The document provides a lot of detail on measurements needed to assess greenhouse gas emissions from reservoirs. But it does not present the relative importance/weighting of each of the components of the equation and therefore how each of the measurements fits into the overall calculation of the climate impact of building a dam and reservoir. Explaining the relative importance of the different processes is important as this would clarify which processes are the main contributors to GHG emissions from reservoirs. Then attention can be focused on the measurements of processes that account for the bulk of the emissions. Additionally, the document does not discuss the accuracy and precision (i.e. what are the error bars) for any of the measurement techniques discussed.

The document narrowly defines gross emissions as "those measured at the water-air surface" (p. 16, lines 510-511). Emissions from the construction of the dam are not included. This includes the use of fossil fuels by machinery and the production of building materials, in particular cement, and deforestation for the construction of roads, power lines, resettlement sites etc. Greenhouse gas emissions from the above-water decay of semi-submerged trees would also not be considered under this definition. A recent publication from Fearnside (2008) discusses this in further detail.

While the document discusses the importance of making measurements downstream of the reservoir site (p. 22, lines 780-788), it does not specifically call for assessing the change in nutrient delivery and primary productivity in the coastal zone. Primary productivity in the ocean is an important global sink of carbon that is weakened by the damming of rivers. This is particularly important in light of the fact that the Amazon River plume provides the fuel for the carbon drawdown of 27 million metric tons annually (Subramaniam et al., 2008). It is likely that river plumes in other parts of the world play a similar role.

On a related note, the document assumes that carbon sedimented in the reservoir is a net sink (p. 13-14, lines 418-426). The sequestration that occurs in a reservoir has a limited lifespan (because of e.g. dam decommissioning, dam failure or efforts to scour/dredge the reservoir to increase its lifespan). Under unperturbed conditions, this carbon may have been deposited in the ocean, which is likely to be more effective at carbon sequestration.

While the document considers the possibility of methane production by methanogenesis (p. 13, line 420-421), the procedures for measuring carbon mass flow and carbon storage in sediments (p. 39, lines 1342-1359) fails to recommend the use of flux chambers to quantify the outgassing of methane. In fact, this section is rather sparse on details concerning measurements of carbon flows in sediments.

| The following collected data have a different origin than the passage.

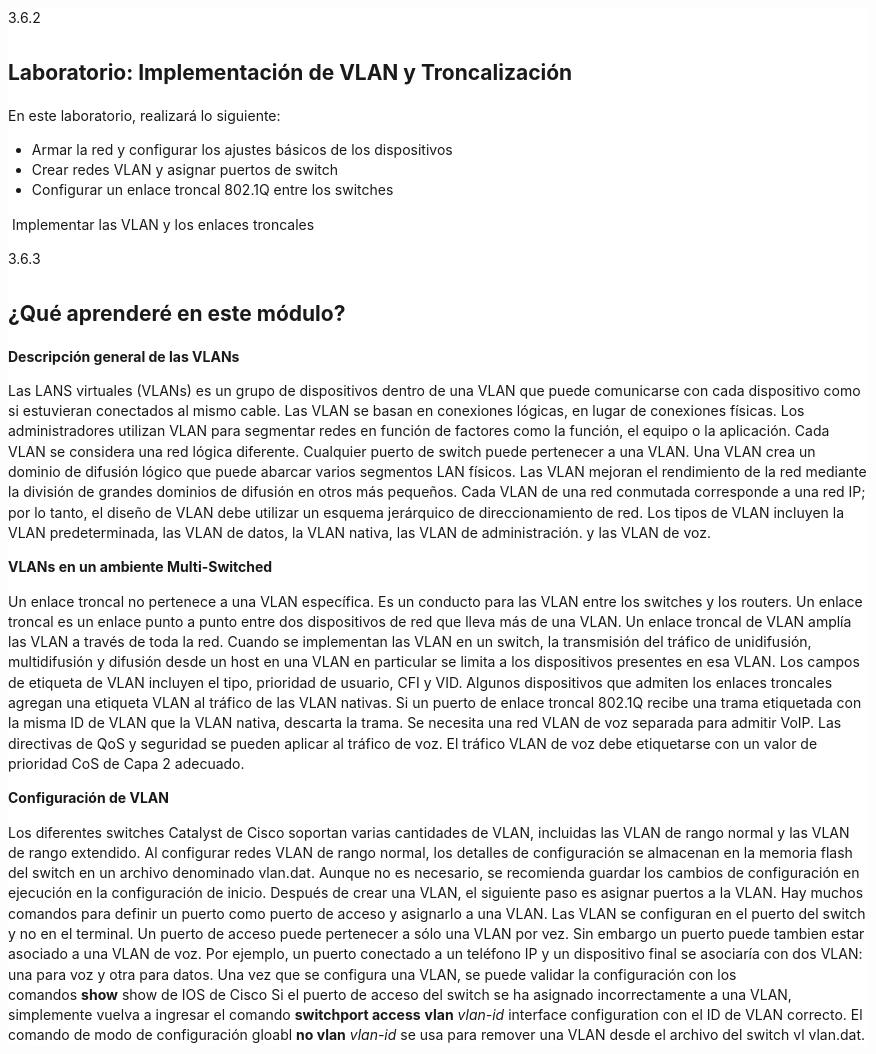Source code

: 
3.6.2

## Laboratorio: Implementación de VLAN y Troncalización

En este laboratorio, realizará lo siguiente:

- Armar la red y configurar los ajustes básicos de los dispositivos
- Crear redes VLAN y asignar puertos de switch
- Configurar un enlace troncal 802.1Q entre los switches

 Implementar las VLAN y los enlaces troncales

3.6.3

## ¿Qué aprenderé en este módulo?

**Descripción general de las VLANs**

Las LANS virtuales (VLANs) es un grupo de dispositivos dentro de una VLAN que puede comunicarse con cada dispositivo como si estuvieran conectados al mismo cable. Las VLAN se basan en conexiones lógicas, en lugar de conexiones físicas. Los administradores utilizan VLAN para segmentar redes en función de factores como la función, el equipo o la aplicación. Cada VLAN se considera una red lógica diferente. Cualquier puerto de switch puede pertenecer a una VLAN. Una VLAN crea un dominio de difusión lógico que puede abarcar varios segmentos LAN físicos. Las VLAN mejoran el rendimiento de la red mediante la división de grandes dominios de difusión en otros más pequeños. Cada VLAN de una red conmutada corresponde a una red IP; por lo tanto, el diseño de VLAN debe utilizar un esquema jerárquico de direccionamiento de red. Los tipos de VLAN incluyen la VLAN predeterminada, las VLAN de datos, la VLAN nativa, las VLAN de administración. y las VLAN de voz.

**VLANs en un ambiente Multi-Switched**

Un enlace troncal no pertenece a una VLAN específica. Es un conducto para las VLAN entre los switches y los routers. Un enlace troncal es un enlace punto a punto entre dos dispositivos de red que lleva más de una VLAN. Un enlace troncal de VLAN amplía las VLAN a través de toda la red. Cuando se implementan las VLAN en un switch, la transmisión del tráfico de unidifusión, multidifusión y difusión desde un host en una VLAN en particular se limita a los dispositivos presentes en esa VLAN. Los campos de etiqueta de VLAN incluyen el tipo, prioridad de usuario, CFI y VID. Algunos dispositivos que admiten los enlaces troncales agregan una etiqueta VLAN al tráfico de las VLAN nativas. Si un puerto de enlace troncal 802.1Q recibe una trama etiquetada con la misma ID de VLAN que la VLAN nativa, descarta la trama. Se necesita una red VLAN de voz separada para admitir VoIP. Las directivas de QoS y seguridad se pueden aplicar al tráfico de voz. El tráfico VLAN de voz debe etiquetarse con un valor de prioridad CoS de Capa 2 adecuado.

**Configuración de VLAN**

Los diferentes switches Catalyst de Cisco soportan varias cantidades de VLAN, incluidas las VLAN de rango normal y las VLAN de rango extendido. Al configurar redes VLAN de rango normal, los detalles de configuración se almacenan en la memoria flash del switch en un archivo denominado vlan.dat. Aunque no es necesario, se recomienda guardar los cambios de configuración en ejecución en la configuración de inicio. Después de crear una VLAN, el siguiente paso es asignar puertos a la VLAN. Hay muchos comandos para definir un puerto como puerto de acceso y asignarlo a una VLAN. Las VLAN se configuran en el puerto del switch y no en el terminal. Un puerto de acceso puede pertenecer a sólo una VLAN por vez. Sin embargo un puerto puede tambien estar asociado a una VLAN de voz. Por ejemplo, un puerto conectado a un teléfono IP y un dispositivo final se asociaría con dos VLAN: una para voz y otra para datos. Una vez que se configura una VLAN, se puede validar la configuración con los comandos **show** show de IOS de Cisco Si el puerto de acceso del switch se ha asignado incorrectamente a una VLAN, simplemente vuelva a ingresar el comando **switchport access** **vlan** _vlan-id_ interface configuration con el ID de VLAN correcto. El comando de modo de configuración gloabl **no vlan** _vlan-id_ se usa para remover una VLAN desde el archivo del switch vl vlan.dat.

On page 26, Figure 4, the relationship between reservoir age and CO2 flux is displayed only for boreal dams. Does this relationship also hold for tropical dams, the primary contributor of greenhouse gas emissions from hydropower? The gray bar, which represents the "natural variation range" is misleading. Prior to the construction of the dam, many of these reservoirs were actually wetlands or forest, i.e. carbon sinks, not sources. Even if the CO2 flux out of the reservoir is comparable to emissions from natural lakes, this is of little relevance given that reservoirs normally flood mainly terrestrial rather than lacustrine ecosystems.


Fearnside, P.M. (2008)
Hidrelétricas como Fábricas de Metano e o Papel dos Reservatórios em Áreas de Floresta Topical na Emissão de Gases de Efeito Estufa, Oecologia Brasiliensis, 12:100-115.

Subramaniam, A. et al. (2008) Amazon River Enhances Diazotrophy and Carbon Sequestration in the Tropical North Atlantic Ocean, PNAS, 105:10460-10465.